Наследство, которое досталось нам от классических Афин — архитектура, скульптура, литература, мифология, драматургия, — не может не потрясать. На его фоне памятники западноевропейского железного века почти удручают своей незамысловатостью и однообразием. Но мы не должны обманываться этим сравнением и полагать, что Западная Европа обязана классической Греции всем. Как было показано в главе 1, всегда и везде человеческие общества вынуждены приспосабливаться к переменам, от которых они не в силах уклониться. Права и свободы, столь высоко ценившиеся афинянами, являлись центральным аспектом жизни людей Западной Европы еще с эпохи мезолита, и занимали это место до позднего Средневековья — с единственным перерывом на римское завоевание. Экономическую базу древних земледельческих обществ Запада составляли малые группы, естественный уклад которых подразумевал совместный труд и общее владение землей. Политическая организация западноевропейского общества выстраивалась во взаимодействии между семьями-родами: лидеры родов объединялись на собраниях-советах, выполнявших одновременно функции общественной сходки, законодательного органа, парламента и суда, а некоторые даже имели власть выбирать верховных властителей. Именно это всеобщее участие в управлении так старались сохранить греки.

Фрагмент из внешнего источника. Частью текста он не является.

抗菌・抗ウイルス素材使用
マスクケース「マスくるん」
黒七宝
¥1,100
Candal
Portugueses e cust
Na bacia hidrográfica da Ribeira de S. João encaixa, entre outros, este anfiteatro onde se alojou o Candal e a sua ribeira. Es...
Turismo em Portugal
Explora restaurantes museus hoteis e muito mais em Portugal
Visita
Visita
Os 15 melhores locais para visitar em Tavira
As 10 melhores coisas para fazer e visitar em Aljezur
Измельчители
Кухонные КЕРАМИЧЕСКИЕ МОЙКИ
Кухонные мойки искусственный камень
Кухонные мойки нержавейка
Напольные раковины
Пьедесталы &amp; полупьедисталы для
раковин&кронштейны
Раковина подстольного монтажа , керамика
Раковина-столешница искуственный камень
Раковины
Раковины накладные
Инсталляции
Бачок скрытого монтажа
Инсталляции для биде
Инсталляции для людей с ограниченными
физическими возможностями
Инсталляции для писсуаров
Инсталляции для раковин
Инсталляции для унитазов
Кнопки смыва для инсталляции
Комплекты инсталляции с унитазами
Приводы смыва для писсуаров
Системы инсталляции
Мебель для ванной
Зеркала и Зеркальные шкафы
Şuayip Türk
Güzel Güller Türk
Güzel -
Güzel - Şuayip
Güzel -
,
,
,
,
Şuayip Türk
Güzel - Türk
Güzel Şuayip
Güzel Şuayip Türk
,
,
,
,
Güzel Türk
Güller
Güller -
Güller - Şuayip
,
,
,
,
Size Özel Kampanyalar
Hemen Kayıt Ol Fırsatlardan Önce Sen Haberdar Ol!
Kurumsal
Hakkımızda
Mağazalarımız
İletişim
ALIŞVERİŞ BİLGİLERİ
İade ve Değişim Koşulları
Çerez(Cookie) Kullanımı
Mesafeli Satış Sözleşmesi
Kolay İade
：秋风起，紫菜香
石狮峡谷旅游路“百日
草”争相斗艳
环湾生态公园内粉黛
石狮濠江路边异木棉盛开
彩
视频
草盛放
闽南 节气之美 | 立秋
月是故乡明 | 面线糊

Западноевропейские общества не являлись образцом совершенства, они сложились как стратегии адаптации в конкретных обстоятельствах и были отнюдь не застрахованы от внезапной трансформации, кризисов или уничтожения. Однако их члены совсем не походили на прозябавших под игом невежества дикарей, которые, если верить поколениям учебников истории, так и не вышли бы из первобытной тьмы, не случись им испытать влияния Греции и Рима. Также не следует забывать, что принадлежность и связь человека с природой, которую так стремились запечатлеть в своем искусстве греческие художники, была центральным элементом европейской картины мира еще со времен палеолита. Поэтому афиняне отнюдь не являлись исключительным племенем, которое волевым усилием сбросило с себя оковы традиционного общества, — они мучительно разрывались между стремлением сохранить его уклад и необходимостью приспосабливаться к переменам.

Мы уже немного коснулись новшества, которому предстояло оказать самое глубокое влияние на жизнь Запада. Образованные афиняне того времени все серьезнее увлекались мыслью, что рациональный анализ и дискуссия являются более надежным инструментом постижения мира, чем опыт, толкование оракула, религиозный обряд или героический эпос. Именно эта тенденция стала основополагающей не только для родившейся в греческом мире западной философии, но и для формирования западного мировоззрения вообще.

5

Хейдон Б. Р. Автобиография и дневники. 1847.